Les éditeurs sur l’année corona : « Une leçon clé ?  Impossible ! »

Le corona a totalement bouleversé tous les secteurs : si certains ont su l’exploiter à leur avantage, la grande majorité a connu et connaît des temps difficiles. Ce site se focalise toutefois sur le média magazine. Nous avons donc demandé à trois éditrices quel est le regard qu’elles portent sur l’année écoulée.

A lire aussi : Quel impact l’année corona a-t-elle sur les marques ?

« Une leçon clé ?  Impossible ! » Si notre tour de table parmi les éditeurs nous a appris quelque chose, c’est bien que ces dernières années les bouleversements ont été multiples : créer un magazine ou site à distance, veiller à ce qu’il y ait toujours des revenus publicitaires et de lecteurs, dans beaucoup de cas rebondir rapidement sur l’actualité au niveau des contenus…. Ensemble, les trois éditrices que nous avons interviewées ont à leur actif des dizaines d’années de création magazine, mais pour chacune d’elles aussi la situation s’est révélée un défi de taille.

Résilience

Ce qui revient chez toutes les trois, c’est une énorme résilience. « Le corona nous a beaucoup appris en tant que nouvelles, petites organisations », lance Kristine Ooms, propriétaire de De Deeluitgeverij (avec comme titres phares Eos, Bahamontes et Moteren & Toerisme). « À quel point l’adaptabilité et la résilience sont essentielles, tout comme la confiance et le respect, à quel point de fidèles collaborateurs sont bénéfiques, …. Par-dessus tout, la pandémie nous a appris à quel point notre attachement mutuel est important.

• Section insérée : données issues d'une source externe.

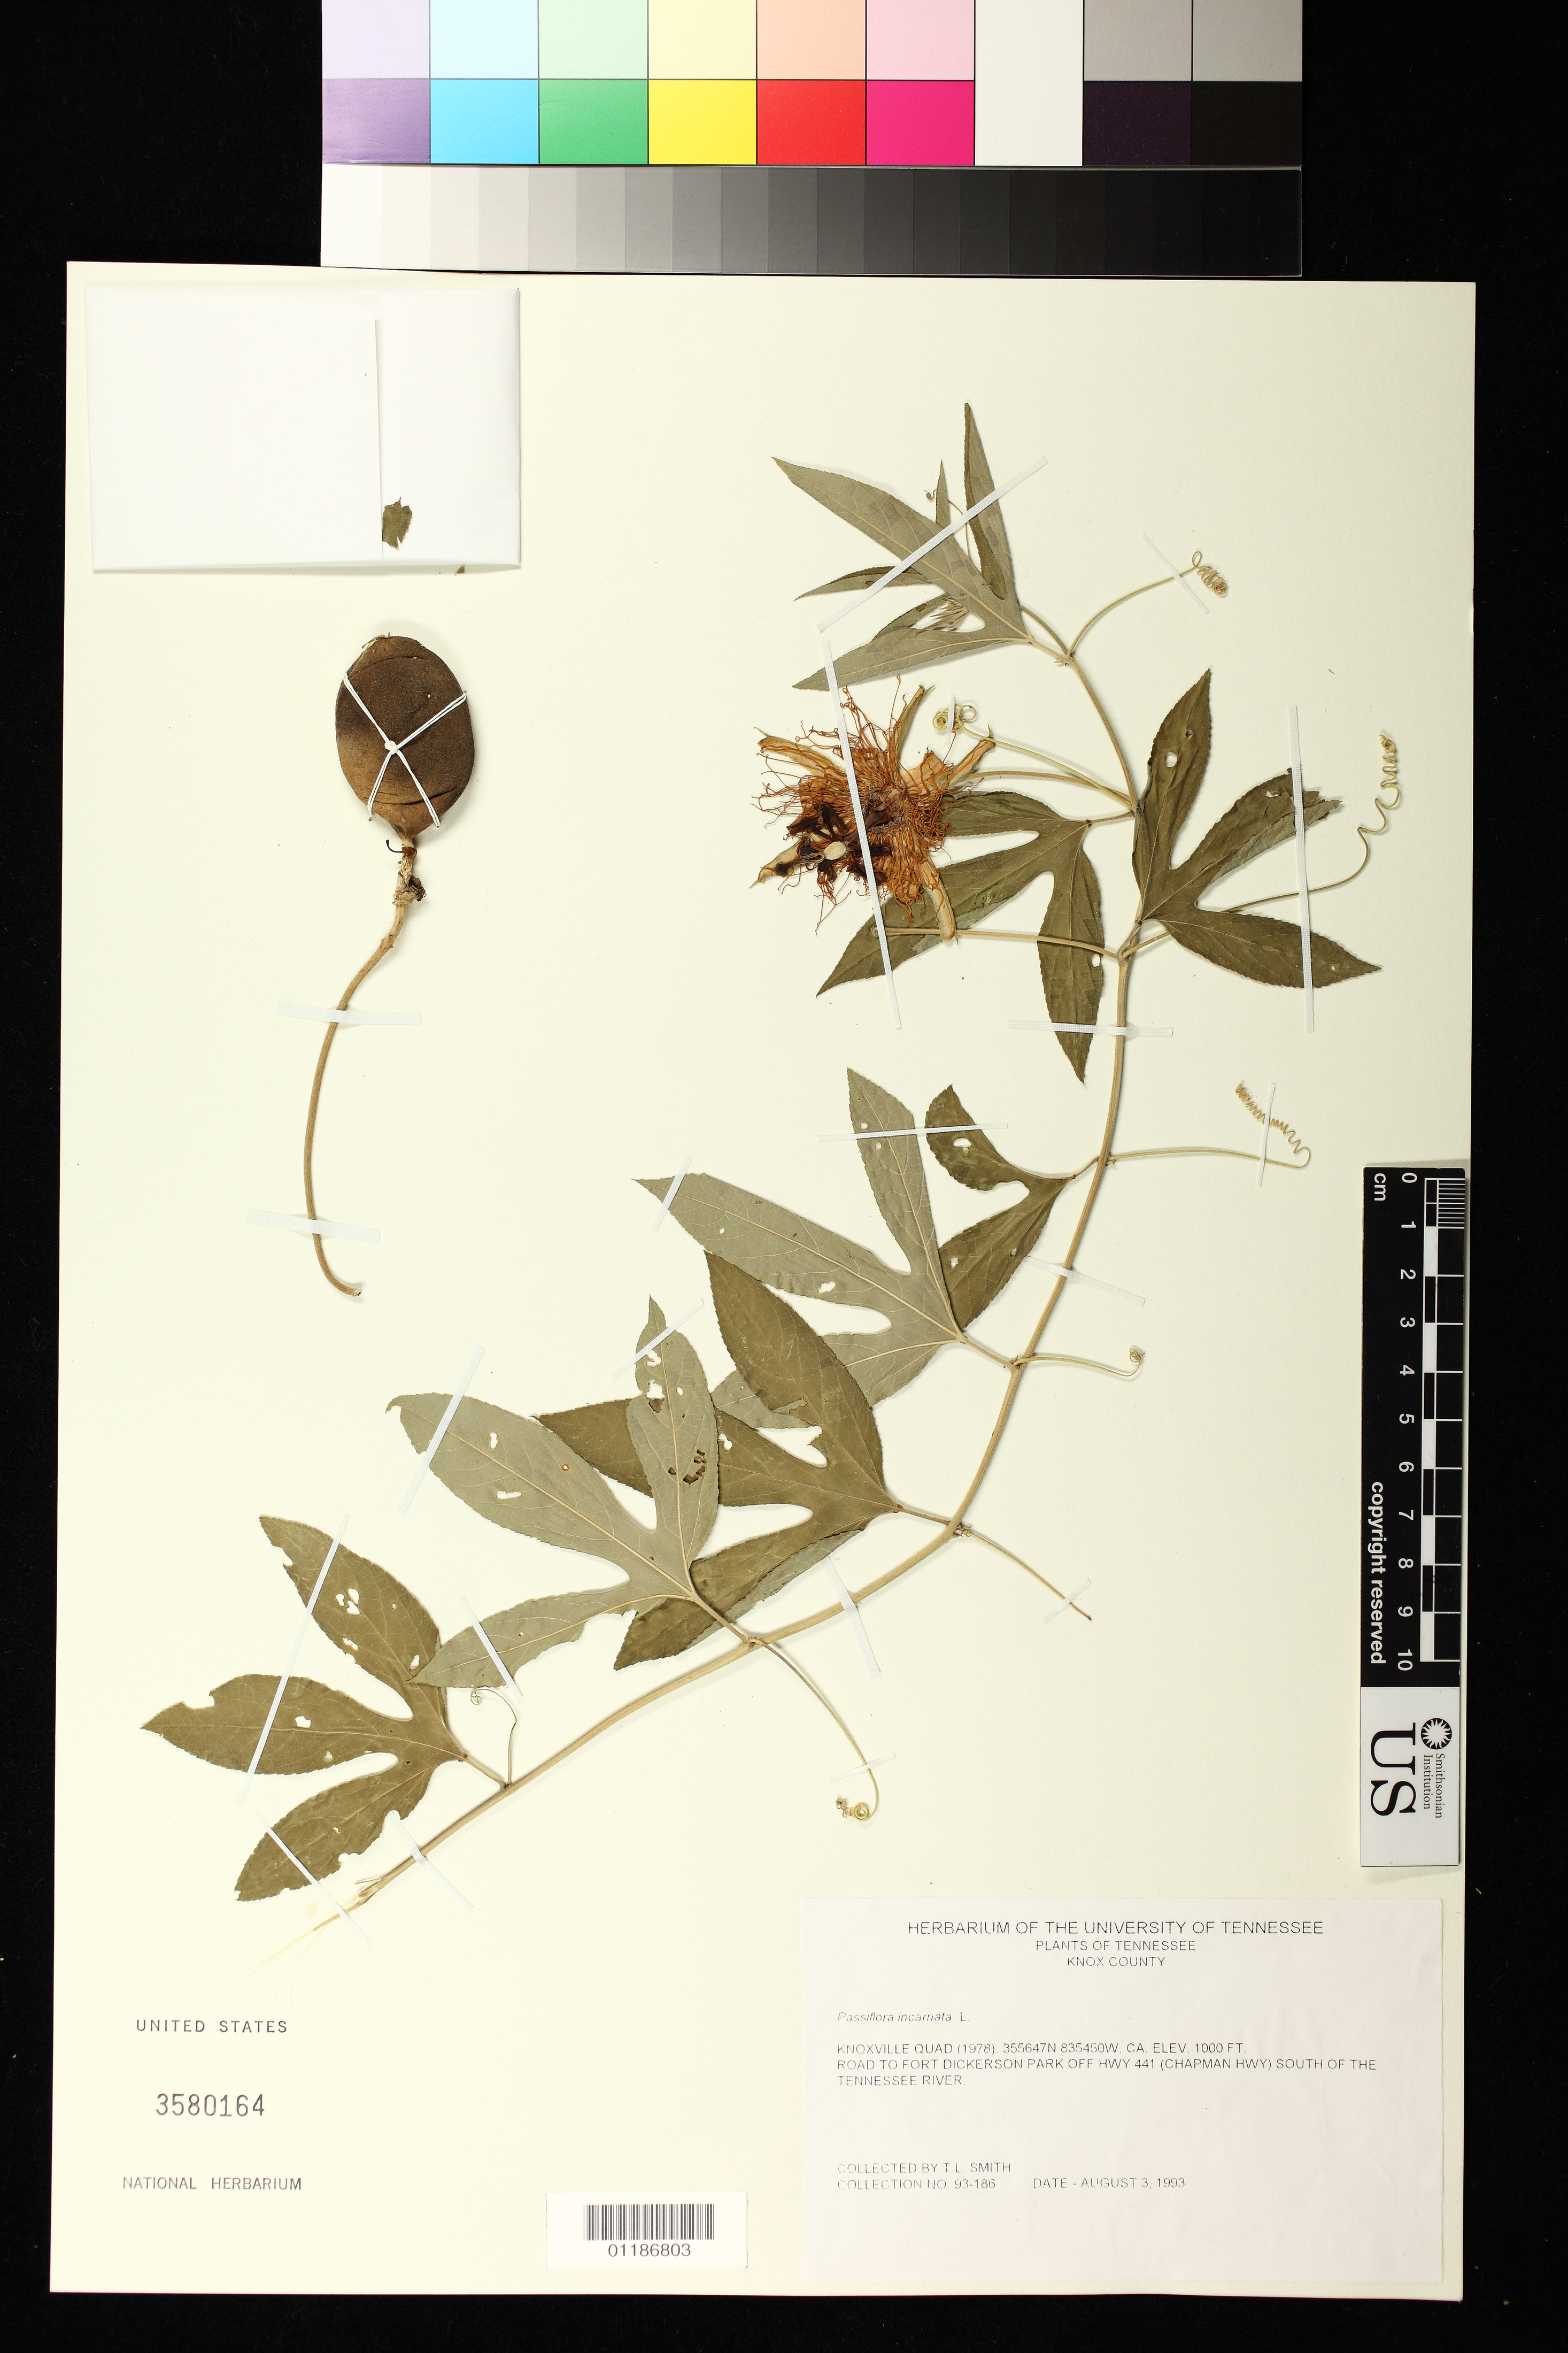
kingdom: Plantae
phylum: Tracheophyta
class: Magnoliopsida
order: Malpighiales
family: Passifloraceae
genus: Passiflora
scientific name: Passiflora incarnata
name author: L.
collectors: T. L. Smith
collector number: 93-186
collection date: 1993-08-03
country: United States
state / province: Tennessee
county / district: Knox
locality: Road to Fort Dickerson Park off Hwy 441 (Chapman Hwy) South of the Tennessee River. Knoxville Quad(1978) 355647n 835450W.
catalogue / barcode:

Plus que jamais et en zoomant, poursuivre un même but, en acceptant les mauvaises passes et les contretemps, ainsi que le cadre professionnel et familial qui a fort changé. Mais aussi en ressentant le plaisir de réaliser quelque chose ensemble. Ce qui, durant cette crise, a parfois été perçu de façon plus consciente et comme ayant plus de valeur. »

« Je savais déjà que nous avions une équipe du tonnerre », dit Karen Hellemans, éditrice chez Roularta et rédactrice en chef de Libelle, « mais durant ces douze derniers mois nous avons vraiment ouvert tous les registres en matière de créativité et de résilience. Tout comme tant d’autres, nos journalistes et autres collaborateurs ont rarement eu l’occasion de se détendre, ils ont travaillé chez eux entourés d’enfants, etc. Ils ont cependant continué à tout donner pour leurs lecteurs et leur métier et j’en suis particulièrement fière. »

La nostalgie du lieu de travail physique

Cela étant dit, il ne faut évidemment pas oublier que la création d’un magazine est un des plus beaux exemples de travail d’équipe qui soit : d’abord, chacun fait son truc, mais à la fin tout converge. Ensemble, discuter de la couverture ; ensemble, passer en revue toute la mise en page du magazine pour vérifier si tout est à sa place ; ensemble, se lancer dans le rush de la rédaction définitive face à l’approche impitoyable de l’heure butoir… « J’entends des collègues dans les rédactions que tout se passe impeccablement sur le plan technique, mais que le manque de concertation physique commence à peser », dit Mieke Berendsen, Business Development Manager Publishing chez DPG Media Advertising.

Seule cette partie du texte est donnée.